Which lines in the data below contain the word "size"? Copy each of them.

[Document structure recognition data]
"""
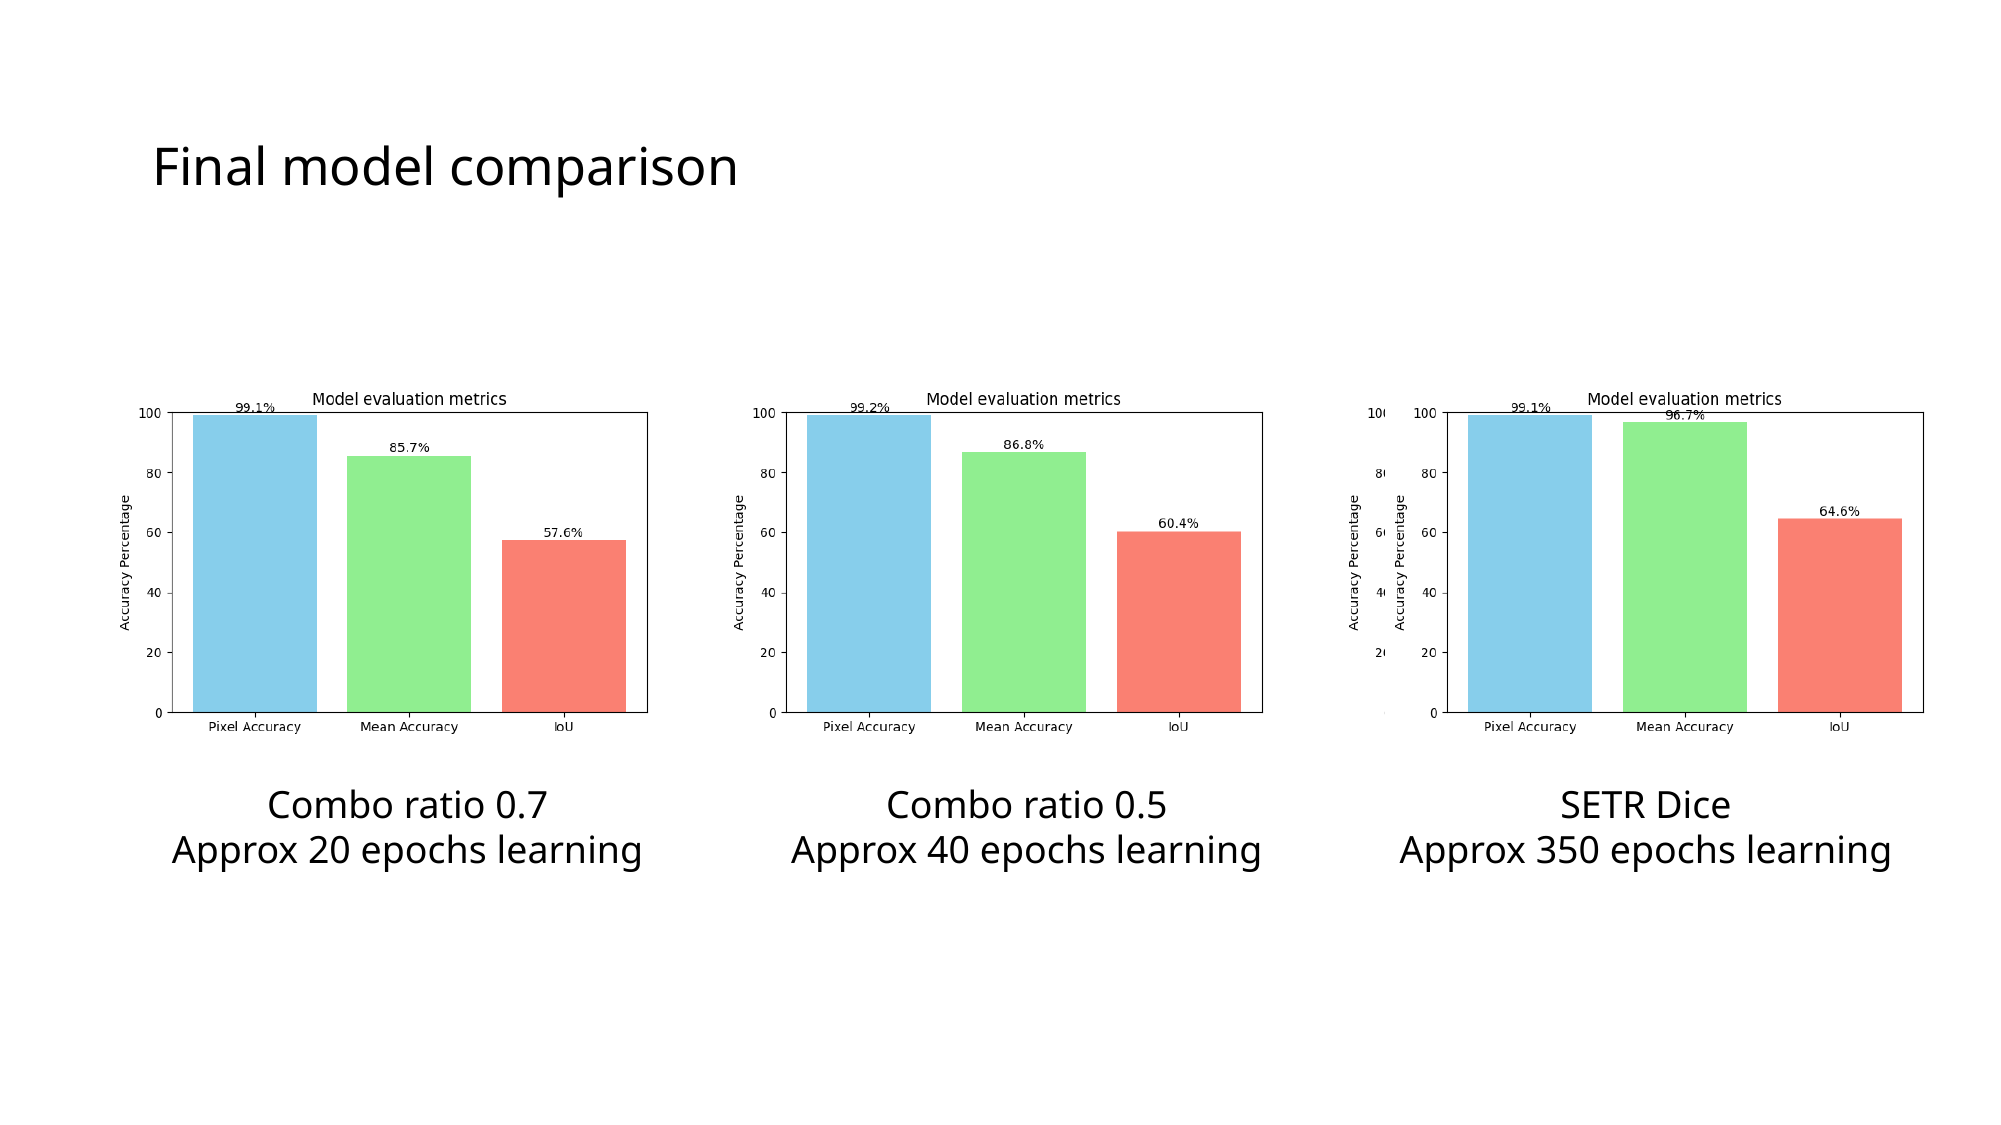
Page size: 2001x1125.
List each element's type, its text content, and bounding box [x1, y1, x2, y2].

title Final model comparison [137, 59, 1863, 278]
text_box Combo ratio 0.5 Approx 40 epochs learning [776, 773, 1278, 879]
picture [109, 381, 657, 744]
text_box Combo ratio 0.7 Approx 20 epochs learning [157, 773, 659, 879]
text_box SETR Dice Approx 350 epochs learning [1384, 773, 1908, 879]
picture [724, 381, 1272, 744]
picture [1338, 381, 1932, 744]
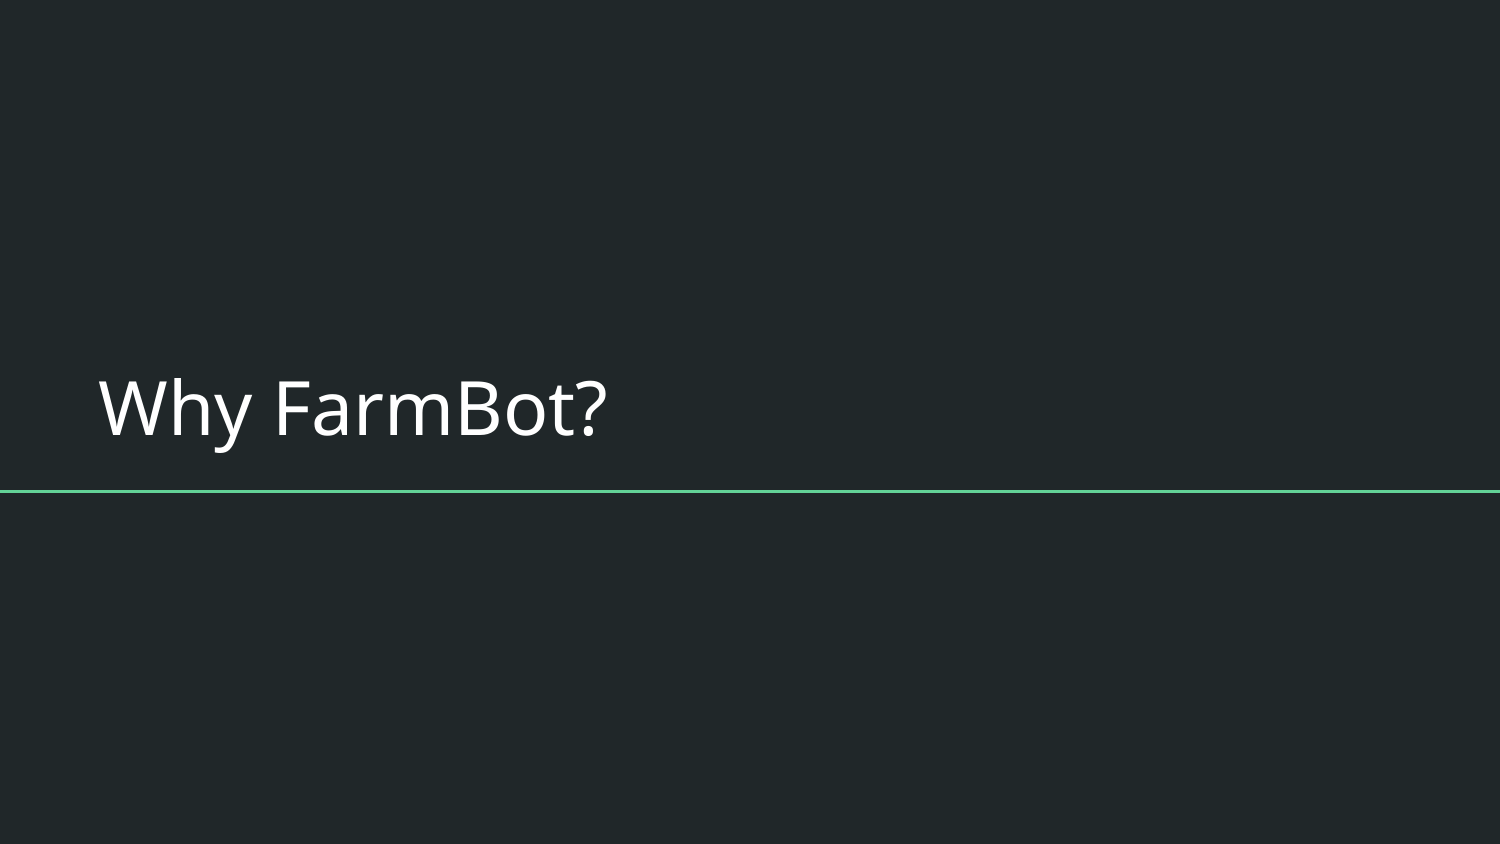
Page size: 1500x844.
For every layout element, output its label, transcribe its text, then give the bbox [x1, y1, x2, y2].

title Why FarmBot? [83, 337, 1417, 466]
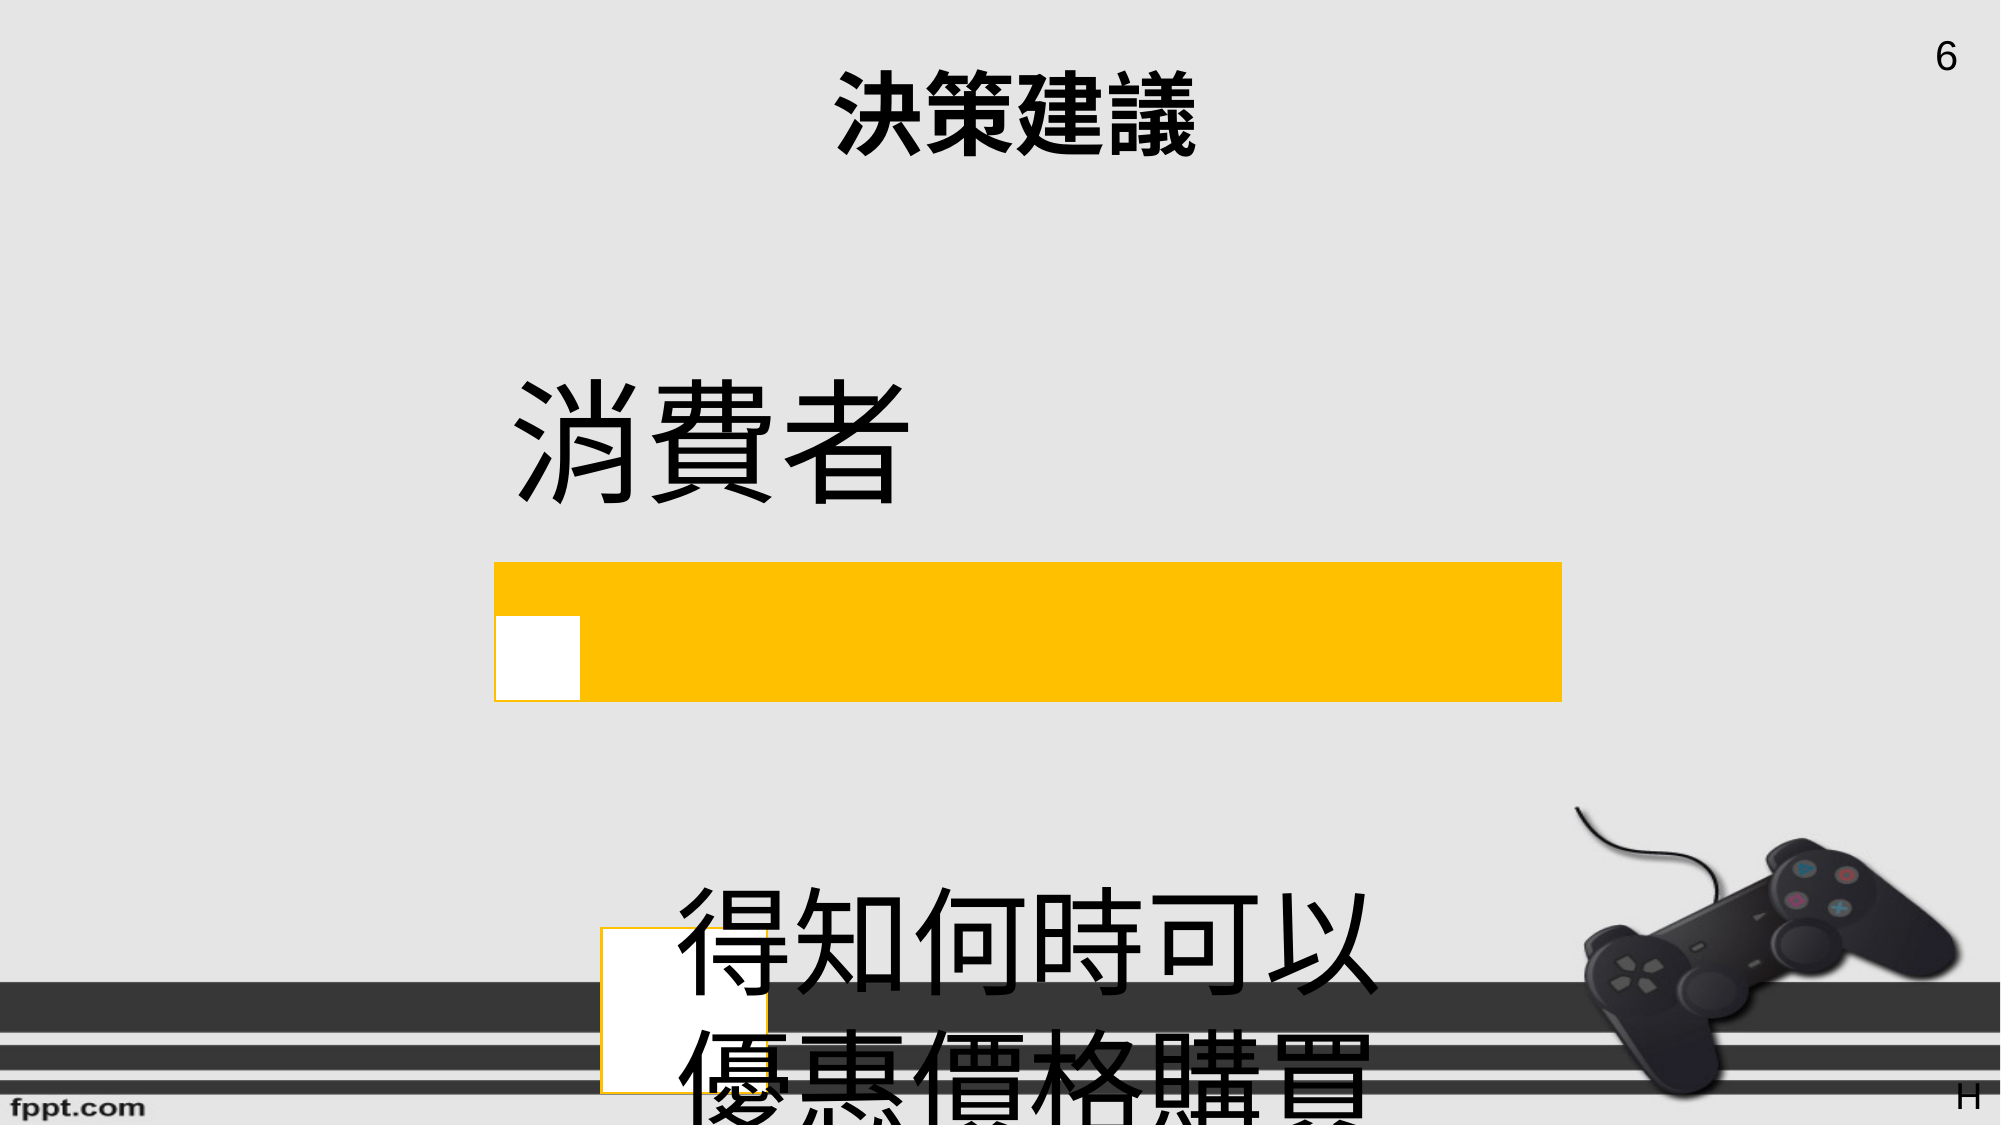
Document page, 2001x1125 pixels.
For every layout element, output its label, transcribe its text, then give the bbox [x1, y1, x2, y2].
"""
> [Solution for this exercise]
Page size: 2001x1125.
Page size: 1500x844.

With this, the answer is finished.